━━━ Records shown

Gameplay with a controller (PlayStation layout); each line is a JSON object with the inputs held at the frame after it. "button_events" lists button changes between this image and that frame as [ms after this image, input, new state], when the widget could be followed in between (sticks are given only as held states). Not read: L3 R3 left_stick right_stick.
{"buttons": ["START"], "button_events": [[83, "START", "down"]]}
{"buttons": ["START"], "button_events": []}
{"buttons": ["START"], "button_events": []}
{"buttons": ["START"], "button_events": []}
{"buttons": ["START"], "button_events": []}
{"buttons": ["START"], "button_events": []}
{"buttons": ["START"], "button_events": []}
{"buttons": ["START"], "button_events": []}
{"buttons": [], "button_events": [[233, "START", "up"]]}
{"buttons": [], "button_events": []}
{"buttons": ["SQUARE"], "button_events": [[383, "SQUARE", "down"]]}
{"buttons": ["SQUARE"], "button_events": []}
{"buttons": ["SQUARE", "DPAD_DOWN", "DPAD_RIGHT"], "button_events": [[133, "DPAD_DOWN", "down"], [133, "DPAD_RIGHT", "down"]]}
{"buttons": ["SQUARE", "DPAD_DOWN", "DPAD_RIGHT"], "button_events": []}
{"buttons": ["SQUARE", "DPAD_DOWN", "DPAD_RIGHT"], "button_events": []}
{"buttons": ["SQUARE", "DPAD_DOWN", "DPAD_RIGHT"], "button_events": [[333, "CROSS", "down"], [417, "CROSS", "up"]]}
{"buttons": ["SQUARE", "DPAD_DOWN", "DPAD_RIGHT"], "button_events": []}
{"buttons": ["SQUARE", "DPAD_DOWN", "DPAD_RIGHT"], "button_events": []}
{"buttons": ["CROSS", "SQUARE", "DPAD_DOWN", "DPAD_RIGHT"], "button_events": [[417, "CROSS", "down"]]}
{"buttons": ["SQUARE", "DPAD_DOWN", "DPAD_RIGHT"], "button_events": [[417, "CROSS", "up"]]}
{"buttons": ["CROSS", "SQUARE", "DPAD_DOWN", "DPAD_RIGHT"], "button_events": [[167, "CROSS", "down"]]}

━━━━━━

Directions → Reproduce the data shown above exactly, including every line.

Result of the exercise →
Gameplay with a controller (PlayStation layout); each line is a JSON object with the inputs held at the frame after it. "button_events" lists button changes between this image and that frame as [ms after this image, input, new state], when the widget could be followed in between (sticks are given only as held states). Not read: L3 R3 left_stick right_stick.
{"buttons": ["START"], "button_events": [[83, "START", "down"]]}
{"buttons": ["START"], "button_events": []}
{"buttons": ["START"], "button_events": []}
{"buttons": ["START"], "button_events": []}
{"buttons": ["START"], "button_events": []}
{"buttons": ["START"], "button_events": []}
{"buttons": ["START"], "button_events": []}
{"buttons": ["START"], "button_events": []}
{"buttons": [], "button_events": [[233, "START", "up"]]}
{"buttons": [], "button_events": []}
{"buttons": ["SQUARE"], "button_events": [[383, "SQUARE", "down"]]}
{"buttons": ["SQUARE"], "button_events": []}
{"buttons": ["SQUARE", "DPAD_DOWN", "DPAD_RIGHT"], "button_events": [[133, "DPAD_DOWN", "down"], [133, "DPAD_RIGHT", "down"]]}
{"buttons": ["SQUARE", "DPAD_DOWN", "DPAD_RIGHT"], "button_events": []}
{"buttons": ["SQUARE", "DPAD_DOWN", "DPAD_RIGHT"], "button_events": []}
{"buttons": ["SQUARE", "DPAD_DOWN", "DPAD_RIGHT"], "button_events": [[333, "CROSS", "down"], [417, "CROSS", "up"]]}
{"buttons": ["SQUARE", "DPAD_DOWN", "DPAD_RIGHT"], "button_events": []}
{"buttons": ["SQUARE", "DPAD_DOWN", "DPAD_RIGHT"], "button_events": []}
{"buttons": ["CROSS", "SQUARE", "DPAD_DOWN", "DPAD_RIGHT"], "button_events": [[417, "CROSS", "down"]]}
{"buttons": ["SQUARE", "DPAD_DOWN", "DPAD_RIGHT"], "button_events": [[417, "CROSS", "up"]]}
{"buttons": ["CROSS", "SQUARE", "DPAD_DOWN", "DPAD_RIGHT"], "button_events": [[167, "CROSS", "down"]]}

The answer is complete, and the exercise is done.